- **Requests**
A: In the Big Tech passage, what is the name of the satirical series by the Campaign On Digital Ethics?
B: Summarize the Big Tech passage in two sentences.
C: Transcribe the portion of the Big Tech passage starting at "Big Tech and" and ending at "thread by ‘accident’.".

- **Passage provided**
----------------------------------------

Big Tech and Broken Truths
- Campaign On Digital Ethics
- Jul 22
- 3 min read
By Kavisha Pillay
Does anybody remember Signalgate?
This time imagine a group chat between the Tech Bros: Elon Musk, Mark Zuckerberg, and Jeff Bezos, where Democracy, Facts, Mental Health, and Human Rights get added to the thread by ‘accident’.
In the latest episode of The Grifty Gang, a satirical series by the Campaign On Digital Ethics, we tried to imagine what that digital dumpster fire would look like. It’s unhinged, chaotic, and unfortunately, it’s not far from the truth.
There was a time when the internet was widely believed to be a revolutionary force for good, a space that could democratise knowledge, empower communities, and bring people together across borders and barriers. That ideal hasn’t disappeared entirely, there are still countless moments when the internet fulfills its original promise. However, over time, something fundamental has shifted.
What we are left with today is not a digital commons, but a privatised empire controlled by a few powerful men, whose platforms thrive not only on connection, but also on crises. Their profits increase when trust collapses, when fear dominates, and when society begins to unravel.

----------------------------------------

- **Data provided**
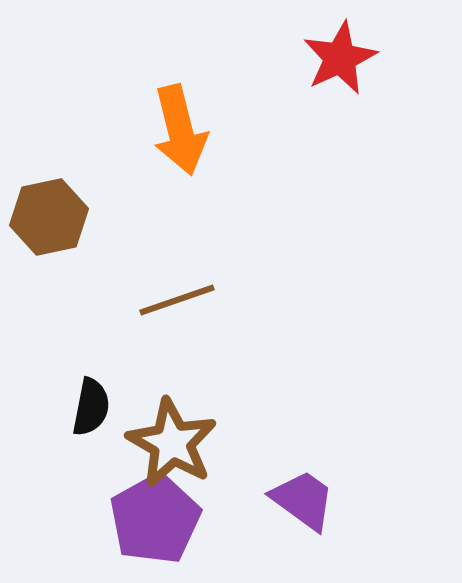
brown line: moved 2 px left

----------------------------------------

- **Answers for the tasks**
A: The Grifty Gang

B: The latest episode of The Grifty Gang, a satirical series by the Campaign On Digital Ethics, imagines a group chat among Elon Musk, Mark Zuckerberg, and Jeff Bezos to which Democracy, Facts, Mental Health, and Human Rights are added by "accident." The passage argues that the internet, once widely believed to be a force for good, has become a privatized empire controlled by a few powerful men whose profits increase when trust collapses, fear dominates, and society unravels.

C:
Big Tech and Broken Truths
- Campaign On Digital Ethics
- Jul 22
- 3 min read
By Kavisha Pillay
Does anybody remember Signalgate?
This time imagine a group chat between the Tech Bros: Elon Musk, Mark Zuckerberg, and Jeff Bezos, where Democracy, Facts, Mental Health, and Human Rights get added to the thread by ‘accident’.